§ Set of tasks
a) Answer these questions about the forum thread on a first kiss, one line each:
(i) According to the quoted post, how many years did it take BWest to get a first kiss?
(ii) How long ago does Catching Fire say they got theirs?
(iii) What does lastofthekews welcome the poster to?
b) Write the next part of the forum thread on a first kiss, picking up right after the last line shown.

# First Kiss



## BWest (Aug 6, 2009)

.


----------



## LostPancake (Apr 8, 2009)

you're probably going to make a lot of people jealous with that, but congratulations!


----------



## zookeeper (Jun 3, 2009)

Quite the day of firsts, wasn't it? 

:yay


----------



## Catching Fire (Apr 23, 2009)

Way to go! I just got mine about a week ago. It's a great feeling.


----------



## TallBoy (Jul 23, 2009)

Way to go! First of many!


----------



## tigerlilly (Mar 30, 2009)

congratulations 

/jealous


----------



## lastofthekews (May 11, 2009)

Good going, and welcome to the forums


----------



## Some Russian Guy (Mar 20, 2009)

yay!


----------



## shadowmask (Jun 22, 2009)

BWest said:


> It only took me 20 years, but I got my first kiss \ o /
> 
> Oh, and this is my first post so hello everybody.


Congrats! Hopefully there's plenty more where that came from.


----------



## DeeperUnderstanding (May 19, 2007)

Congratulations!


----------



## Recusant (May 4, 2009)

§ Data to examine
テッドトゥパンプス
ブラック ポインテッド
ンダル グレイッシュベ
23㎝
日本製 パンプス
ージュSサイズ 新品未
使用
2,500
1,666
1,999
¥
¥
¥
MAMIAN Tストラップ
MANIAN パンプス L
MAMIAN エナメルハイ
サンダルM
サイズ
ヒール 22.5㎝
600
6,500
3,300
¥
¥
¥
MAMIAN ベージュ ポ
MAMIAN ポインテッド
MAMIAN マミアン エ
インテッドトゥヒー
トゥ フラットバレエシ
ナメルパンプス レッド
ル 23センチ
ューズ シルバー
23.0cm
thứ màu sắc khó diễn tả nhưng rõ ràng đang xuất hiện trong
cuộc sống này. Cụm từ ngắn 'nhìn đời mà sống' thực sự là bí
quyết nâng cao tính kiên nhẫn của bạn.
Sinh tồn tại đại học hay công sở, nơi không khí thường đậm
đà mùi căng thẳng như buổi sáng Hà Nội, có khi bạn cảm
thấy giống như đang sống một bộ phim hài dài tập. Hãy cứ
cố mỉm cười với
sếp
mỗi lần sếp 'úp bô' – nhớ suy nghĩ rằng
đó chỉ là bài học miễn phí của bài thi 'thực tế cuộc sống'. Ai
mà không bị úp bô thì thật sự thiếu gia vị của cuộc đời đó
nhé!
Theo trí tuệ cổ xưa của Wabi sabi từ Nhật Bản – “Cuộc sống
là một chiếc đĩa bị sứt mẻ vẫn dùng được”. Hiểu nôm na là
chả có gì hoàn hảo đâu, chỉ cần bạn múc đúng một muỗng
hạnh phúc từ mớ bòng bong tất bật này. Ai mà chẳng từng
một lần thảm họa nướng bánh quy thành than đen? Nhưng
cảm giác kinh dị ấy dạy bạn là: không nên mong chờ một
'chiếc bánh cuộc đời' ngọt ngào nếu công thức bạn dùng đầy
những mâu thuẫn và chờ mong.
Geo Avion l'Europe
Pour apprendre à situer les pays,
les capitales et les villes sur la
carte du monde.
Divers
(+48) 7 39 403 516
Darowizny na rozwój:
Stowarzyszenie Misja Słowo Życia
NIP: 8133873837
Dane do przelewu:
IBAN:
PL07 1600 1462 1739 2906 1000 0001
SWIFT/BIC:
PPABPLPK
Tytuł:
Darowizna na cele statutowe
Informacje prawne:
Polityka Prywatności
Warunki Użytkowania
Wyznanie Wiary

§ Task-by-task outputs
a)
(i) 20 years
(ii) About a week ago
(iii) The forums

b)
congrats bro, im 22 and did the same a month ago


----------



## Gary (Oct 19, 2008)

I had my first kiss at 20 too, then few days after the 2nd with another girl, then it took me 2 more years to get my 3rd kiss, the last 2 months have been makeout after makeout non-stop


----------



## leonardess (Jun 30, 2009)

congrats! well done - and welcome.


----------



## TheDaffodil (Jun 20, 2009)

Welcome!
That's awesome! I hope it was wonderful.


----------



## caflme (Jun 7, 2009)

Totally awesome


----------



## odicepaul (Jul 20, 2009)

:teethThe first is allways the best, but keep your head up anyway cause the rest is yet to come.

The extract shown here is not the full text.